Page images and extracted text:
################

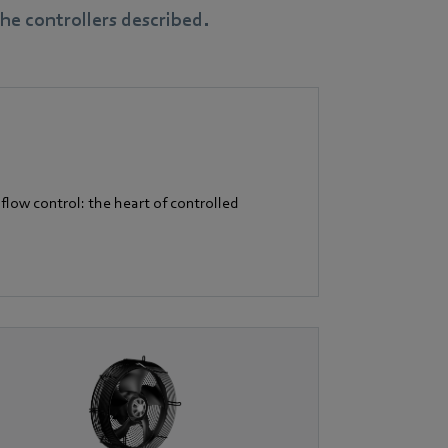
e controllers described.
flow control: the heart of controlled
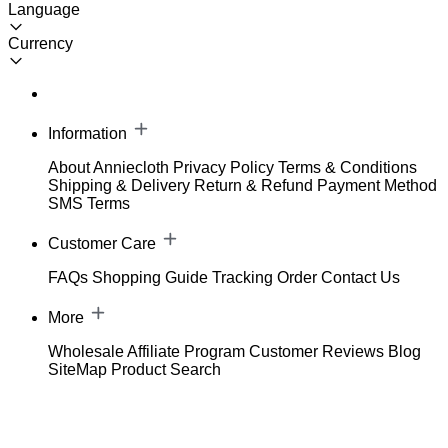
Language
Currency
Information
About Anniecloth
Privacy Policy
Terms & Conditions
Shipping & Delivery
Return & Refund
Payment Method
SMS Terms
Customer Care
FAQs
Shopping Guide
Tracking Order
Contact Us
More
Wholesale
Affiliate Program
Customer Reviews
Blog
SiteMap
Product Search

################

Written task: Please reproduce every entry above exactly, but leave out the pictures.

Solved problem:
e controllers described.
flow control: the heart of controlled
Language
Currency
Information
About Anniecloth
Privacy Policy
Terms & Conditions
Shipping & Delivery
Return & Refund
Payment Method
SMS Terms
Customer Care
FAQs
Shopping Guide
Tracking Order
Contact Us
More
Wholesale
Affiliate Program
Customer Reviews
Blog
SiteMap
Product Search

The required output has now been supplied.